Home .Society Money can’t buy you love !
Money can’t buy you love !
Thursday, 16 October 2008 10:40

In their seminal paper, Jeffrey Sachs and Andrew Warner demonstrate that open economies grow much faster than closed economies.
But does higher GNP (gross national product), the production of goods and services, improve human welfare and even happiness.


(http://www.earth.columbia.edu/sitefiles/File/about/director/pubs/brookings_q195.pdf). 
Debates over such issues are not new.  Just a few decades ago, the Beatles sang "money can't buy you love".  And a few years later, Robert F. Kennedy offered the following thoughts on what GNP means in an address to the University of Kansas on 18 March 1968.

"Too much and too long, we seem to have surrendered community excellence and community values in the mere accumulation of material things. Our gross national product ... if we should judge America by that - counts air pollution and cigarette advertising, and ambulances to clear our highways of carnage. It counts special locks for our doors and the jails for those who break them. It counts the destruction of our redwoods and the loss of our natural wonder in chaotic sprawl. It counts napalm and the cost of a nuclear warhead, and armored cars for police who fight riots in our streets. It counts Whitman's rifle and Speck's knife, and the television programs which glorify violence in order to sell toys to our children.

Yet the gross national product does not allow for the health of our children, the quality of their education, or the joy of their play. It does not include the beauty of our poetry or the strength of our marriages; the intelligence of our public debate or the integrity of our public officials. It measures neither our wit nor our courage; neither our wisdom nor our learning; neither our compassion nor our devotion to our country; it measures everything, in short, except that which makes life worthwhile. And it tells us everything about America except why we are proud that we are Americans."

It is probably true that rising GNP does not guarantee rising human welfare or happiness.  For example, in many developing countries, like China, rapid economic growth has caused environmental degradation which engenders human suffering.  And while globalisation and economic growth have made many rich, it has also contributed to economic insecurity and precarity for many poorer people.  This is why sustainable development has become such an important concept -- this is development which seeks to balance economic, social and environmental factors. 

Globalisation and technological change have boosted economic growth, but they have also facilitated the growth of international economic crime like bribery and corruption, money laundering, tax evasion, counterfeiting and piracy, and human trafficking.  Hence, the importance of good governance as a partner of economic growth.

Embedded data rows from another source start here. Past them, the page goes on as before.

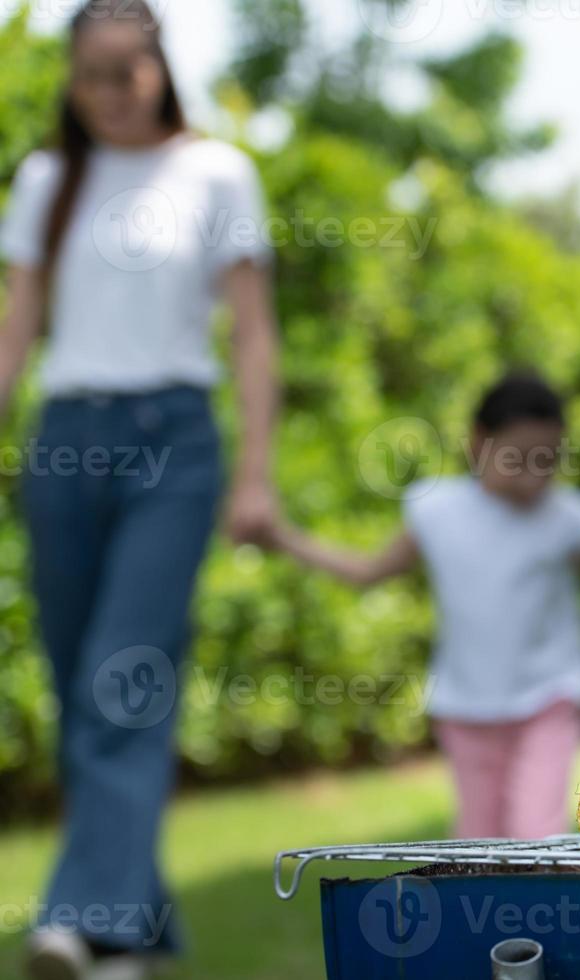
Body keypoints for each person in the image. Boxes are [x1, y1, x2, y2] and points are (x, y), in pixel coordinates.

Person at [0, 1, 280, 977]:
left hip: (174, 444)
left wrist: (254, 473)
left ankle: (82, 918)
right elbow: (16, 323)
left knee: (125, 673)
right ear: (70, 83)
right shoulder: (48, 179)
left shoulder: (217, 171)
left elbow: (251, 331)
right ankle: (136, 929)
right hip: (65, 436)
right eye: (91, 76)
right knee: (84, 687)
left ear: (162, 67)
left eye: (129, 71)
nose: (112, 93)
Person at [263, 372, 580, 841]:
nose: (534, 477)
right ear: (478, 443)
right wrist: (283, 538)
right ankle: (485, 916)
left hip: (548, 697)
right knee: (477, 837)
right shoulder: (435, 509)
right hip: (466, 706)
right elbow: (368, 570)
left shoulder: (568, 516)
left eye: (548, 461)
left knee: (533, 834)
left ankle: (536, 913)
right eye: (518, 459)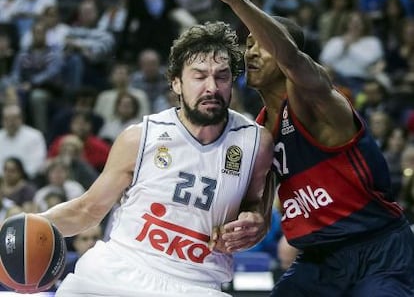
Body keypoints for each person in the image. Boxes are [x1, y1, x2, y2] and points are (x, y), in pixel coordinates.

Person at [38, 20, 274, 296]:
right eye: (199, 76)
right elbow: (86, 210)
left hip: (195, 284)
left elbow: (257, 208)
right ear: (176, 83)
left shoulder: (255, 143)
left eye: (221, 76)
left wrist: (256, 222)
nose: (211, 87)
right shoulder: (140, 137)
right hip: (117, 272)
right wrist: (25, 225)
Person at [210, 0, 414, 296]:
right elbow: (262, 212)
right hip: (319, 260)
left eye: (260, 44)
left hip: (378, 249)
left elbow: (291, 58)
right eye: (247, 45)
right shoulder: (259, 131)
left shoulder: (319, 99)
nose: (250, 52)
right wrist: (249, 224)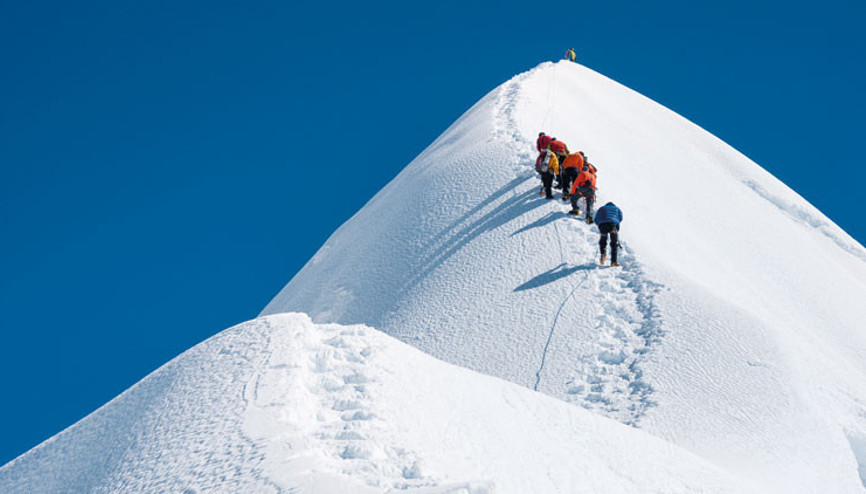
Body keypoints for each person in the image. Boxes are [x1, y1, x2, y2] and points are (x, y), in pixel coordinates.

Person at [594, 202, 623, 267]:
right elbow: (620, 218)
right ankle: (613, 262)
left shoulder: (601, 208)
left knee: (603, 241)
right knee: (614, 243)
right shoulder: (617, 208)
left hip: (602, 226)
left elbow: (596, 219)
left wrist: (599, 225)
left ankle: (603, 253)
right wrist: (616, 226)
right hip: (612, 225)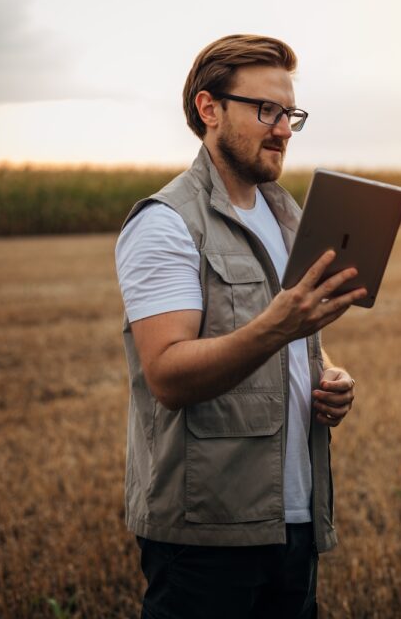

There are many attempts to measure broader concepts of wellbeing than GNP.  For example, the United Nations Development Program has created the Human Development Index (HDI) which combines measures of life expectancy, literacy, educational attainment, and GNP per capita for countries worldwide (http://hdr.undp.org/en/).  It purports to measure human development, the process of widening the options of persons, giving them greater opportunities for education, health care, income, employment, etc.  This is important for many reasons, including the fact that in much of the developing world life expectancy has risen much more over the last half century than has GNP per capita.  The world’s top five countries in terms of human development are Iceland, Norway, Australia, Canada and Ireland, while the US comes twelfth.

You must however be very careful of all these alternative measures of welfare. For example, Gross National Happiness (GNH) is an attempt to define quality of life in more holistic and psychological terms than Gross National Product.  It was coined by Bhutan's King Jigme Singye Wangchuck in 1972 in response to criticism that his economy was growing poorly.  Can we really believe that the Bhutanese are very happy, even though they are poor?

It may be trendy to look beyond GNP for indicators of human welfare.  But, do not forget that high levels of GNP can provide the resources to solve social and environmental problems.  And when incomes stagnate or fall, as they have for many American workers in recent decades, you certainly hear the complaints.  You can’t go past GNP.